Episode 3, “Mother,” provides insight into Rachel’s reasons for so doing. Her mother, a psychology professor, informs her that one of her students has written a paper about Everlasting critiquing “bully TV […] and the effects of viewing women as chattel.” She soon proceeds to attribute Rachel’s professional success to a mental disorder (“The manipulation, the attunement—that is the disease!”), and to manipulate Rachel like chattel, demanding that she move back home for psychoanalysis under her supervision. This scene anticipates Rachel’s hookup with suitor Adam. However preposterous and ill considered, their affair seems like a logical outcome of a shared reality: both have been restrictively “produced” by their parents, and retaliate by becoming producers themselves, even when that self-making involves a degree of self-sabotage.

Episode 4, “Wife,” provides a similar glimpse into Quinn’s situation. Her illicit lover and co-show-runner Chet attempts to put her in her place, saying, “You can’t do this, I made you.” Chet is a womanizing louche who has apparently done no real work on the show; Quinn is ultra-competent. Even in an allegedly post-feminist era, such women are assumed to have gotten where they are by accident. Luce Irigaray observed that, for a very long time, women were exchanged between men like commodities; men were the sole producers and exchangers.5 UnREAL refreshingly tells it like it is: centuries of this division of labor have sadly not been undone in a decade or three. The habit of the ages takes time to change.

I watched UnREAL on Hulu, and noted that the advertisements offered an unintentional meta-commentary on the predicament of modern femininity.
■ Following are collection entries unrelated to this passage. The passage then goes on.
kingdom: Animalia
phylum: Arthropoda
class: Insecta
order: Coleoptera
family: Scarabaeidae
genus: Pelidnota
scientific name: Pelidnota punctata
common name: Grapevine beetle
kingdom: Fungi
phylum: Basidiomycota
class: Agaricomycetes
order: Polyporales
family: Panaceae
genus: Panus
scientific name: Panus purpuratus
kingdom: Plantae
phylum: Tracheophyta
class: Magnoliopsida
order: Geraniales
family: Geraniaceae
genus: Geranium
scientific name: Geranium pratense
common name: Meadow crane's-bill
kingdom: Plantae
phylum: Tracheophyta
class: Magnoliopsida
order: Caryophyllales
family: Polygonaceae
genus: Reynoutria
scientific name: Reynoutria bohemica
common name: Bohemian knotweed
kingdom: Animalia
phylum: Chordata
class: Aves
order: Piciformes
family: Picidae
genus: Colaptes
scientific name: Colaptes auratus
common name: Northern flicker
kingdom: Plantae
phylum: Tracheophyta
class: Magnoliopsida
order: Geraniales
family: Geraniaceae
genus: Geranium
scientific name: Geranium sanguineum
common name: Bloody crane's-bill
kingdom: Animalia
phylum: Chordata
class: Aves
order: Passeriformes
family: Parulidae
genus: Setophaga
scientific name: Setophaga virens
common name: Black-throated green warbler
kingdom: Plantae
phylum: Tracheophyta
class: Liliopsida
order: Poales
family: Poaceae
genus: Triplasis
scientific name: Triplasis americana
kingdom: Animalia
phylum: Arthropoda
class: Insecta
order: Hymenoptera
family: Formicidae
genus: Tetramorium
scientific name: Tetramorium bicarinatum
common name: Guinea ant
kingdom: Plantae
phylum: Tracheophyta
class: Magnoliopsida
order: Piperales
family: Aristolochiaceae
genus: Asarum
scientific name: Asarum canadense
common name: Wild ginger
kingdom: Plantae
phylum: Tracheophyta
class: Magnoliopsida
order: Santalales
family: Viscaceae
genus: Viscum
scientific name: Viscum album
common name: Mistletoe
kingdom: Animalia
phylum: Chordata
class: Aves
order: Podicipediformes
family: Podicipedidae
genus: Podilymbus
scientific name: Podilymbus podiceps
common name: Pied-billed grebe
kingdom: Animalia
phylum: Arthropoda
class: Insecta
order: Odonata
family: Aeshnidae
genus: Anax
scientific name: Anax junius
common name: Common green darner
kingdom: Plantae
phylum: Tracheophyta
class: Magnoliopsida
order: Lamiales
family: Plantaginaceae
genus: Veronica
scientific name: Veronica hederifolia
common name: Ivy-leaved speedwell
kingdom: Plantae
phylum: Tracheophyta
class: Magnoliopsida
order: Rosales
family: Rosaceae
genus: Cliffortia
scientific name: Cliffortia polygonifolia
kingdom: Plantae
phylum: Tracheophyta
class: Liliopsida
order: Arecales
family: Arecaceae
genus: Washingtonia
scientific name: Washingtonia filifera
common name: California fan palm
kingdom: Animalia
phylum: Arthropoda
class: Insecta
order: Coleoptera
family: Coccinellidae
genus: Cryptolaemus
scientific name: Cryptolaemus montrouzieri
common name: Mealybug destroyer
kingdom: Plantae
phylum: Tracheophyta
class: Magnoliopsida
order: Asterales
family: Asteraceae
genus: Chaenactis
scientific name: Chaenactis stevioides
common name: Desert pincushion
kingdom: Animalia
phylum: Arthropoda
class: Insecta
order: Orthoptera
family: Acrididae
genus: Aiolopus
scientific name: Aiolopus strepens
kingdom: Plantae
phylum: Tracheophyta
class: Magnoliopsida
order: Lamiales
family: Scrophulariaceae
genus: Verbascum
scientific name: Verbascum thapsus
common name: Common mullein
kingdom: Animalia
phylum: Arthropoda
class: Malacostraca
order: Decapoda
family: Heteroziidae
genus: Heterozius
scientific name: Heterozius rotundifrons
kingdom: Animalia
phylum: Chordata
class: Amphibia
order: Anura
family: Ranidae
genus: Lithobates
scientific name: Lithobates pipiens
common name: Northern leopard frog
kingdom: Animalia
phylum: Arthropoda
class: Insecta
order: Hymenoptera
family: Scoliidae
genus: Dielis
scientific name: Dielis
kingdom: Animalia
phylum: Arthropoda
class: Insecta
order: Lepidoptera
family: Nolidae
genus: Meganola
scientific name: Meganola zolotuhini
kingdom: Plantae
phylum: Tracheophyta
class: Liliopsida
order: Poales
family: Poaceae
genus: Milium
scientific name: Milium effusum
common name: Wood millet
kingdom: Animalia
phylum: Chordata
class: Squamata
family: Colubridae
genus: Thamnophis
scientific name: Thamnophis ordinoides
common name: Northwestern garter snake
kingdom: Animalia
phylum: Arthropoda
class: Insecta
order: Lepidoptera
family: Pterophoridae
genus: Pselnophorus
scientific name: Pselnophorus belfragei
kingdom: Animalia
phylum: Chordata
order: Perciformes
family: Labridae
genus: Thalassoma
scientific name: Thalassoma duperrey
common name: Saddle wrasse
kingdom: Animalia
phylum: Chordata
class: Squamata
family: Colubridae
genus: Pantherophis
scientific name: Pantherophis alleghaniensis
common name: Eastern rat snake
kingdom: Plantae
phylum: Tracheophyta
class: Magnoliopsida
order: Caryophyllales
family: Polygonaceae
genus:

They included a prescription drug for Binge Eating Disorder alongside a commercial for Jiffy candies, an ad for Aveeno natural baby products next to one for contraceptive IUDs, and a PSA-style ad by Toyota advocating technologies for the disabled next to an ad for Celebrity Cruises. The rules of admittance to the cult of correct femininity are impossible to follow: you must discipline yourself, yet your consumer duty is to indulge; you must be a perfect mother, but not until you’re in a Cinderella-perfect marriage; you must be charitable and self-effacing, but also do whatever it takes, because you’re not here to make friends, you’re here to win. UnREAL is a show for those of us who say no to these edicts, yet understand why they still get under the skin.

 

Jump to remarks:

Lynne Joyrich, Hunter Hargraves, Scott Paulson-Bryant, Homay King icon

  1. Conversation with Tongson, March 29, 2016.
  2. Dana Heller, Hairspray (John Wiley & Sons, 2011), p. 4.
  3. Susan B. Anthony, “Homes of Single Women,” in Elizabeth Cady Stanton; Susan B. Anthony: Correspondence, Writings, Speeches, edited by Ellen Carol Dubois (Shocken Books, 1981), pp. 146–151. I learned of this speech in a Fresh Air interview with Rebecca Traister, author of All the Single Ladies: Unmarried Women and the Rise of an Independent Nation (Simon & Schuster, 2016).
  4. Lauren Berlant, Cruel Optimism (Duke University Press, 2011).
  5. Luce Irigaray, The Sex Which Is Not One (Cornell University Press, 1985).